Effect Of Bankruptcy And Proposal On Our Mortgage

Effect Of Bankruptcy And Proposal On Our Mortgage

Understanding the Impact of Bankruptcy and Proposals on Your Mortgage

Bankruptcy and proposals are significant financial decisions that can drastically affect your life, especially when it comes to your mortgage. This article aims to provide a comprehensive understanding of how these processes work and their effect on your mortgage, helping you make well-informed decisions.

What Does Bankruptcy Mean?

Bankruptcy is a legal process that provides relief to individuals who are unable to pay their outstanding debts. When you declare bankruptcy, you essentially surrender your assets in exchange for the discharge of your debts.

The Role of Secured Creditors in Bankruptcy

In the context of bankruptcy, secured creditors like a mortgage lender operate outside the scope of bankruptcy. This means that if you’re not compliant with the terms of your loan agreement, they can enforce the conditions of their loan documents.

When Can the Mortgage Company Call Your Mortgage?

In Alberta, if your mortgage payments are up-to-date when you file for bankruptcy, your mortgage company cannot call your mortgage. However, if you are behind on your payments or have breached any other terms of your mortgage (e.g., insurance), the lender can call the mortgage. In such a case, you would have to bring the mortgage back to current status.

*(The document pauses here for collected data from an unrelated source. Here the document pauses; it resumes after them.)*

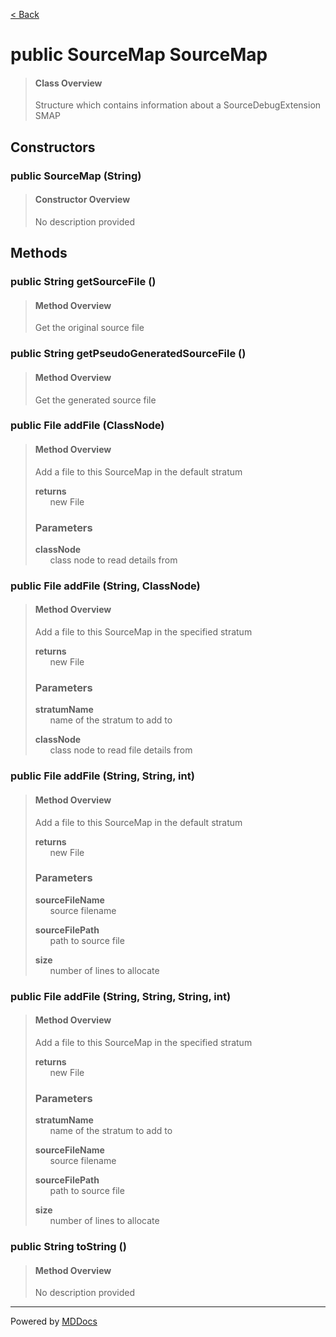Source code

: [< Back](../README.md)
# public SourceMap SourceMap #
>#### Class Overview ####
>Structure which contains information about a SourceDebugExtension SMAP
## Constructors ##
### public SourceMap (String) ###
>#### Constructor Overview ####
>No description provided
>
## Methods ##
### public String getSourceFile () ###
>#### Method Overview ####
>Get the original source file
>
### public String getPseudoGeneratedSourceFile () ###
>#### Method Overview ####
>Get the generated source file
>
### public File addFile (ClassNode) ###
>#### Method Overview ####
>Add a file to this SourceMap in the default stratum
>
>**returns**<br />
>&nbsp;&nbsp;&nbsp;&nbsp;&nbsp;&nbsp;new File
>
>### Parameters ###
>**classNode**<br />
>&nbsp;&nbsp;&nbsp;&nbsp;&nbsp;&nbsp;class node to read details from
>
### public File addFile (String, ClassNode) ###
>#### Method Overview ####
>Add a file to this SourceMap in the specified stratum
>
>**returns**<br />
>&nbsp;&nbsp;&nbsp;&nbsp;&nbsp;&nbsp;new File
>
>### Parameters ###
>**stratumName**<br />
>&nbsp;&nbsp;&nbsp;&nbsp;&nbsp;&nbsp;name of the stratum to add to
>
>**classNode**<br />
>&nbsp;&nbsp;&nbsp;&nbsp;&nbsp;&nbsp;class node to read file details from
>
### public File addFile (String, String, int) ###
>#### Method Overview ####
>Add a file to this SourceMap in the default stratum
>
>**returns**<br />
>&nbsp;&nbsp;&nbsp;&nbsp;&nbsp;&nbsp;new File
>
>### Parameters ###
>**sourceFileName**<br />
>&nbsp;&nbsp;&nbsp;&nbsp;&nbsp;&nbsp;source filename
>
>**sourceFilePath**<br />
>&nbsp;&nbsp;&nbsp;&nbsp;&nbsp;&nbsp;path to source file
>
>**size**<br />
>&nbsp;&nbsp;&nbsp;&nbsp;&nbsp;&nbsp;number of lines to allocate
>
### public File addFile (String, String, String, int) ###
>#### Method Overview ####
>Add a file to this SourceMap in the specified stratum
>
>**returns**<br />
>&nbsp;&nbsp;&nbsp;&nbsp;&nbsp;&nbsp;new File
>
>### Parameters ###
>**stratumName**<br />
>&nbsp;&nbsp;&nbsp;&nbsp;&nbsp;&nbsp;name of the stratum to add to
>
>**sourceFileName**<br />
>&nbsp;&nbsp;&nbsp;&nbsp;&nbsp;&nbsp;source filename
>
>**sourceFilePath**<br />
>&nbsp;&nbsp;&nbsp;&nbsp;&nbsp;&nbsp;path to source file
>
>**size**<br />
>&nbsp;&nbsp;&nbsp;&nbsp;&nbsp;&nbsp;number of lines to allocate
>
### public String toString () ###
>#### Method Overview ####
>No description provided
>

---
Powered by [MDDocs](https://github.com/VRCube/MDDocs)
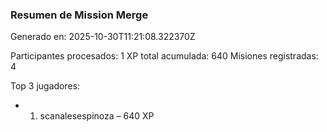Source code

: ### Resumen de Mission Merge
Generado en: 2025-10-30T11:21:08.322370Z

Participantes procesados: 1
XP total acumulada: 640
Misiones registradas: 4

Top 3 jugadores:
- 1. scanalesespinoza – 640 XP
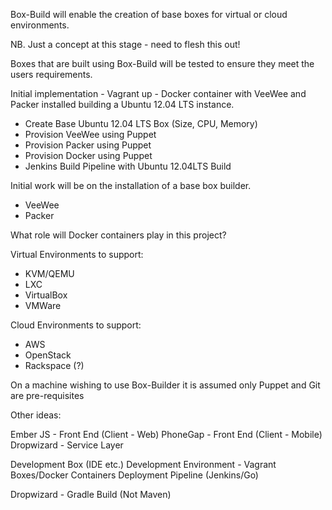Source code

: Box-Build will enable the creation of base boxes for virtual or cloud environments.

NB. Just a concept at this stage - need to flesh this out!

Boxes that are built using Box-Build will be tested to ensure they meet the users requirements.

Initial implementation -
Vagrant up - Docker container with VeeWee and Packer installed building a Ubuntu 12.04 LTS instance.
- Create Base Ubuntu 12.04 LTS Box (Size, CPU, Memory)
- Provision VeeWee using Puppet
- Provision Packer using Puppet
- Provision Docker using Puppet
- Jenkins Build Pipeline with Ubuntu 12.04LTS Build

Initial work will be on the installation of a base box builder.
- VeeWee
- Packer

What role will Docker containers play in this project?

Virtual Environments to support:
- KVM/QEMU
- LXC
- VirtualBox
- VMWare

Cloud Environments to support:
- AWS
- OpenStack
- Rackspace (?)

On a machine wishing to use Box-Builder it is assumed only Puppet and Git are pre-requisites

Other ideas:

Ember JS - Front End (Client - Web)
PhoneGap - Front End (Client - Mobile)
Dropwizard - Service Layer

Development Box (IDE etc.)
Development Environment - Vagrant Boxes/Docker Containers
Deployment Pipeline (Jenkins/Go)

Dropwizard - Gradle Build (Not Maven)

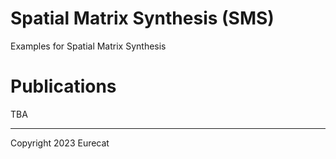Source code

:# Spatial Matrix Synthesis (SMS)

Examples for Spatial Matrix Synthesis


# Publications

TBA

-----------------------

Copyright 2023 Eurecat
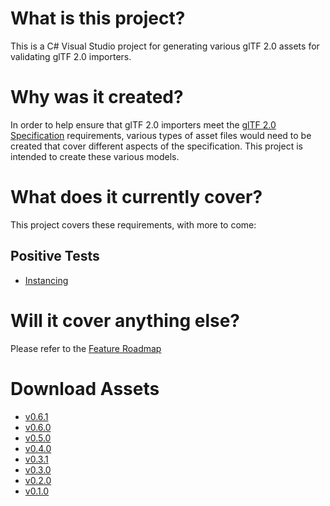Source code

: # What is this project?
This is a C# Visual Studio project for generating various glTF 2.0 assets for validating glTF 2.0 importers.

# Why was it created?
In order to help ensure that glTF 2.0 importers meet the [glTF 2.0 Specification](https://github.com/KhronosGroup/glTF/tree/master/specification/2.0) requirements, various types of asset files would need to be created that cover different aspects of the specification. This project is intended to create these various models.

# What does it currently cover?
This project covers these requirements, with more to come:

## Positive Tests
- [Instancing](Output/Positive/Instancing/README.md)

# Will it cover anything else?
Please refer to the [Feature Roadmap](https://github.com/KhronosGroup/glTF-Asset-Generator/issues/63)
 
# Download Assets
- [ v0.6.1 ](https://github.com/KhronosGroup/glTF-Asset-Generator/releases/download/v0.6.1/GeneratedAssets-0.6.1.zip)
- [ v0.6.0 ](https://github.com/KhronosGroup/glTF-Asset-Generator/releases/download/v0.6.0/GeneratedAssets-0.6.0.zip)
- [ v0.5.0 ](https://github.com/KhronosGroup/glTF-Asset-Generator/releases/download/v0.5.0/GeneratedAssets-0.5.0.zip)
- [ v0.4.0 ](https://github.com/KhronosGroup/glTF-Asset-Generator/releases/download/v0.4.0/GeneratedAssets-0.4.0.zip)
- [ v0.3.1 ](https://github.com/KhronosGroup/glTF-Asset-Generator/releases/download/v0.3.1/GeneratedAssets-0.3.1.zip)
- [ v0.3.0 ](https://github.com/KhronosGroup/glTF-Asset-Generator/releases/download/v0.3.0/GeneratedAssets-0.3.0.zip)
- [ v0.2.0 ](https://github.com/KhronosGroup/glTF-Asset-Generator/releases/download/v0.2.0/GeneratedAssets-0.2.0.zip)
- [ v0.1.0 ](https://github.com/KhronosGroup/glTF-Asset-Generator/releases/download/v0.1.0/GeneratedAssets-0.1.0.zip)
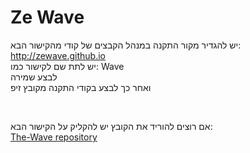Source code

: # Ze Wave

יש להגדיר מקור התקנה במנהל הקבצים של קודי מהקישור הבא: http://zewave.github.io 
<br>
יש לתת שם לקישור כמו: Wave 
<br>
לבצע שמירה 
<br>
 ואחר כך לבצע בקודי התקנה מקובץ זיפ
<br>
 
<br>

אם רוצים להוריד את הקובץ יש להקליק על הקישור הבא:
<br>
[The-Wave repository](https://github.com/zeWave/Repo/raw/master/zips/repository.zeWave/repository.zeWave-0.0.1.zip)





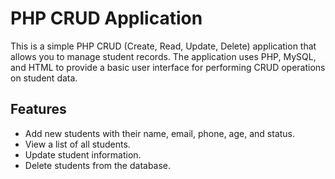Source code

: # PHP CRUD Application

This is a simple PHP CRUD (Create, Read, Update, Delete) application that allows you to manage student records. The application uses PHP, MySQL, and HTML to provide a basic user interface for performing CRUD operations on student data.

## Features

- Add new students with their name, email, phone, age, and status.
- View a list of all students.
- Update student information.
- Delete students from the database.




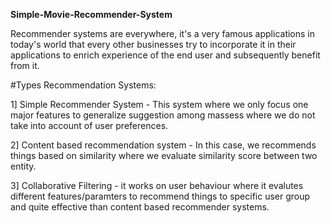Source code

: 
**Simple-Movie-Recommender-System** 

Recommender systems are everywhere, it's a very famous applications in today's world that every other businesses try to incorporate it in their applications to enrich experience of the end user and subsequently benefit from it.

#Types Recommendation Systems:

1] Simple Recommender System - This system where we only focus one major features to generalize suggestion among massess where we do not take into account of user preferences.

2] Content based recommendation system - In this case, we recommends things based on similarity where we evaluate similarity score between two entity.

3] Collaborative Filtering - it works on user behaviour where it evalutes different features/paramters to recommend things to specific user group and quite effective than content based recommender systems.

<!-- # Most famous examples of Recommender Systems:

Netflix - A online movie/tv series streaming service uses recommender system to recommend their users what to watch next based on user preferences and overall ratings of different shows. -->


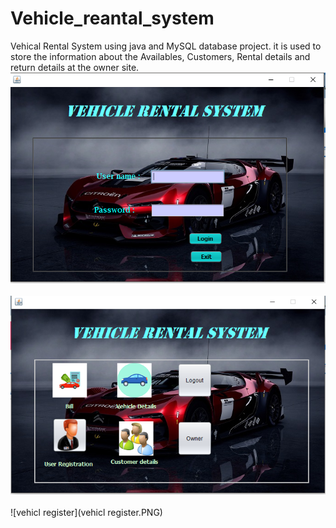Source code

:# Vehicle_reantal_system
Vehical Rental System using java and MySQL database project. it is used to store the information about the Availables, Customers, Rental details and return details at the owner site.
<br>
![Login Page](loginPage.PNG)
<br>
<br>
![dashboard](dashboard.PNG)
<br>
<br>
![vehicl register](vehicl register.PNG)
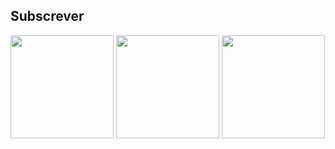 ## Subscrever
[<img src="https://mausaoalto.github.io/files/apple_podcasts.svg" width="165"/>](https://podcasts.apple.com/cz/podcast/maus-ao-alto/id1549379394)
[<img src="https://mausaoalto.github.io/files/google_podcasts.svg" width="165"/>](https://www.google.com/podcasts?feed=aHR0cHM6Ly9tYXVzYW9hbHRvLmdpdGh1Yi5pby9tYXVzYW9hbHRvLmdpdGh1Yi5pby9mZWVkLnhtbA%3D%3D)
[<img src="https://mausaoalto.github.io/files/spotify.svg" width="165"/>](https://open.spotify.com/show/7oyrE7fmdvEa21IsB84WWF)
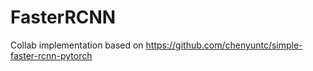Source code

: # FasterRCNN
Collab implementation based on https://github.com/chenyuntc/simple-faster-rcnn-pytorch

The Link Between Mortgage Renewal and Bankruptcy

One potential issue that could arise is when your mortgage is due for renewal. If your mortgage renewal date coincides with your bankruptcy period, you may face difficulties renewing it. It’s vital to discuss your mortgage renewal date and the date you will finish your bankruptcy with a Trustee or counselor.

 

Note: Always consult with a financial advisor or counselor before making any decisions related to bankruptcy and mortgage renewal.

 

Inclusion of Property and Mortgage in Bankruptcy

You have the option to include your property and the mortgage in the bankruptcy if the fair market value of the property is significantly lower than the mortgage. This is particularly relevant if your mortgage is insured with institutions like CMHC, Genworth, etc.

The Proposal Option

If you file a proposal to your creditors, you have the option to either keep the mortgage current or include the insured shortfall in the proposal. This provides you with an alternative to mitigate the effects of bankruptcy and proposal on your mortgage.

How Proposals Work

 

  1. You submit a proposal to your creditors.
  2. The creditors review the proposal.
  3. The creditors either accept or reject the proposal.

 

Conclusion

The effect of bankruptcy and proposal on your mortgage can be complex and challenging to navigate. However, with the right understanding and guidance, you can make decisions that are in your best interest.

Remember, every situation is unique. What works for one person may not work for another. Always consult with a Licensed Insolvency Trustee or counselor to discuss your options and understand the best course of action.